Nancy Pearcey has observed that Secularism effectively privatized Christianity as “‘sectarian,’ while secular philosophies like materialism and naturalism were put forth as ‘objective’ and ‘neutral,’ and therefore the only perspectives suitable for the public sphere. . . . Faith is often reduced to a separate add-on for personal and private life – on the order of a private indulgence, like a weakness for chocolates – and not an appropriate topic in the public arena.” (Total Truth) This created a hitherto unprecedented gap between the sacred and the secular spheres, with religion having increasingly less relevance to everyday life in the real world. It is unprecedented because, as Irving Kristol noted, “religion that is a merely private affair has been, until our time, unknown in the annals of mankind. . . . Such religion quickly diminishes into an indoor pleasure, a kind of hobby of one or more individuals, like reading a book or watching television.”

Lesslie Newbigin made the same point in his book The Gospel in a Pluralist Society:
The sharp line which modern Western culture has drawn between religious affairs and secular affairs is itself one of the most significant peculiarities of our culture, and would be incomprehensible to the vast majority of people.

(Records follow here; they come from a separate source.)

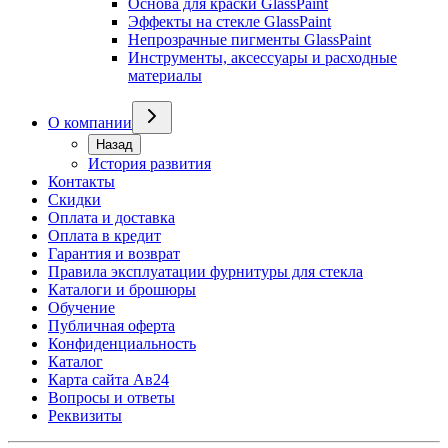
Основа для краски GlassPaint
Эффекты на стекле GlassPaint
Непрозрачные пигменты GlassPaint
Инструменты, аксессуары и расходные
материалы
О компании
Назад
История развития
Контакты
Скидки
Оплата и доставка
Оплата в кредит
Гарантия и возврат
Правила эксплуатации фурнитуры для стекла
Каталоги и брошюры
Обучение
Публичная оферта
Конфиденциальность
Каталог
Карта сайта Ав24
Вопросы и ответы
Реквизиты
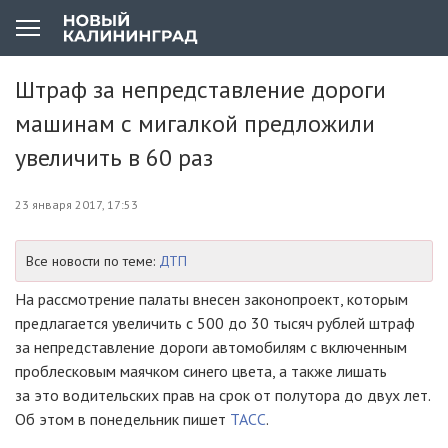
Штраф за непредставление дороги
машинам с мигалкой предложили
увеличить в 60 раз
23 января 2017, 17:53
Все новости по теме:
ДТП
На рассмотрение палаты внесен законопроект, которым
предлагается увеличить с 500 до 30 тысяч рублей штраф
за непредставление дороги автомобилям с включенным
проблесковым маячком синего цвета, а также лишать
за это водительских прав на срок от полутора до двух лет.
Об этом в понедельник пишет
ТАСС
.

We see this sharp line most clearly in political debates over medical ethics. Every time that an issue such as abortion or euthanasia returns to the forefront of public discourse, secularists routinely dismiss the arguments of their religious opponents, not because their arguments have been found wanting on the scales of logic and fact, but because it is assumed that religious arguments, by definition, cannot be weighed on the scales of logic and fact. For example, in 2006, when the issue of euthanasia was hotly debated in England, The Sunday Times published an article by Minette Marrin in which she cast aside all arguments rooted in religious ethics on the erroneous grounds that religious arguments are not falsifiable (because, as everyone knows, they are simply personal convictions like my preference for Jane over Mary). As Marrin wrote,
. . . religion ought to be kept out of political decisions. You cannot argue with religious belief, or with holy writ; scriptures and edicts and personal convictions are knockdown arguments. You can, however, argue on secular questions. Secular thinking is open to change and compromise. . . . The point about the scientific, empirical worldview is that it is open to evidence, it can be publicly tested and it can be shown to be wrong.
The sure sign that secularism has become fully entrenched in society is when we are precluded from even asking whether a particular religious belief is true or false, since it is a universally accepted axiom that faith is completely outside the realm of rational discourse. In such a society, the real crime of the Christian is not what he happens to believe, but that he claims objectivity for his beliefs in the first place. As David Wells points out:

Critics of the Christian faith used to set themselves in opposition to it on the grounds that this or that tenet was unbelievable. Today, postmodern critics oppose Christianity not because of its particulars, but simply because it claims to be true.